Critique : Pieta

Aude Boutillon | 7 avril 2013
Aude Boutillon | 7 avril 2013

En 2011, Kim Ki-duk livrait un bouleversant voyage psychanalytique et mégalo. Arirang avait révélé un cinéaste perdu, dévoré par les incertitudes et épuisé par l'industrie cinématographique, d'abord loué puis conspué par la critique en l'espace de quelques années. Quelques mois plus tard, il revenait malgré tout avec Amen, au parcours international toutefois sans commune mesure avec les bobines précédentes du cinéaste. Pieta corrigera le tir, en signant un retour aux affaires vindicatif et habité, indubitablement inscrit dans la lignée du travail son auteur, tel un Bad Guy résurrecteur. Nulle surprise, dès lors, à voir le réalisateur embrasser à nouveau certains de ses thèmes de prédilection (rédemption, introspection au contact de l'autre), marqués par une brutalité, émotionnelle comme physique, plus épuisante que jamais.

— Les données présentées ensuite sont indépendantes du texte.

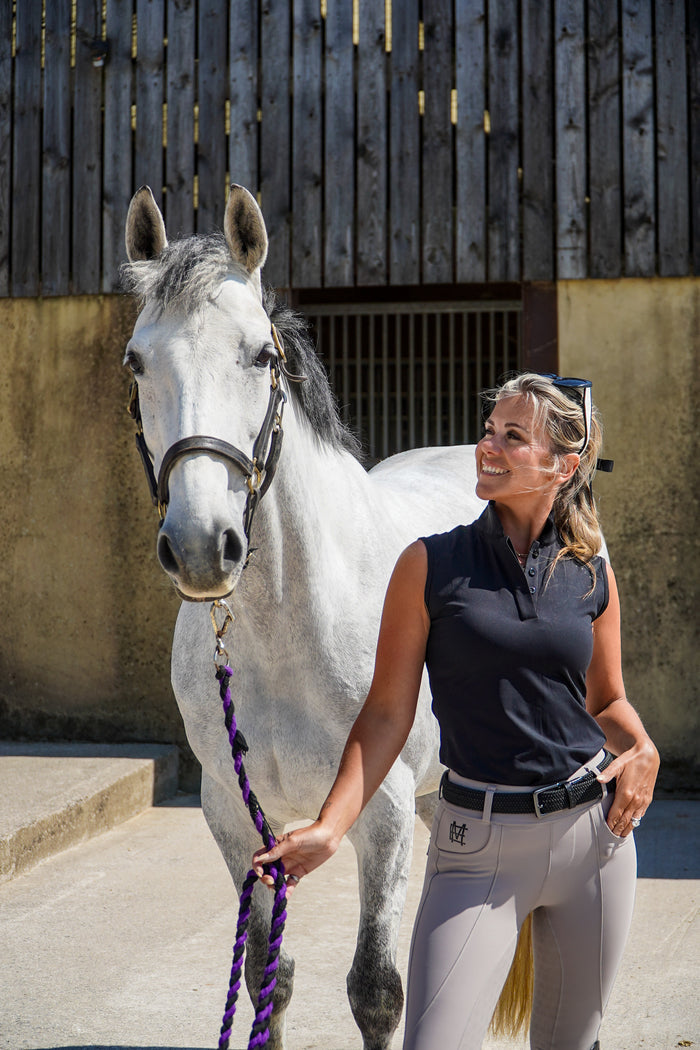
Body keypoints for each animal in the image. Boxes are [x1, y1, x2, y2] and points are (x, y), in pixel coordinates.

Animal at [122, 183, 531, 1049]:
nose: (203, 545)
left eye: (262, 355)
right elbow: (268, 980)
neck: (288, 630)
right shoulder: (234, 814)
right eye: (136, 362)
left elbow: (375, 989)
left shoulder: (380, 812)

Ici, un collecteur de dettes impitoyable (qui n'hésite pas à estropier les plus démunis à des fins d'assurance) croise le chemin d'une femme qui lui assure être sa mère. D'abord réfractaire à la persistance étouffante de la vieille femme, Kang-do se laissera peu à peu envahir par cette présence subie et son amour démesuré et démérité. La déshumanisation et le désespoir de protagonistes écrasés par le nihilisme rejaillit sur un décor industriel désert et maussade, jungle de tôle laissée en friche, et trouvent leur retentissement dans les actes et décisions des personnages, chaque lueur d'espoir se voyant instantanément atomisée avec une violence inouïe (en témoigne le tragique destin d'un malheureux petit lapin).

L'entrée en scène d'un personnage porteur d'espoir, d'amour et de compassion, si elle avait vocation à permettre au film d'amorcer un virage dans sa narration jusque-là figée, s'avèrera à l'origine de longueurs et maladresses appuyées, qui n'ébranleront pas outre mesure les familiers de Kim Ki-duk, dont les constructions métaphoriques font désormais figure d'incontournables. Moins qu'une allégorie maternelle ou que de non dits familiaux, c'est d'une société amorale dont il est question, érigée sur sa dépendance à l'argent et prête (ou réduite) à l'impensable pour l'assouvir. Un postulat sinistre, nourri par un parti-pris ne tolérant aucune espèce de concession, porté à l'écran jusqu'à l'excès et la disproportion. « Du Kim Ki-duk », assurément.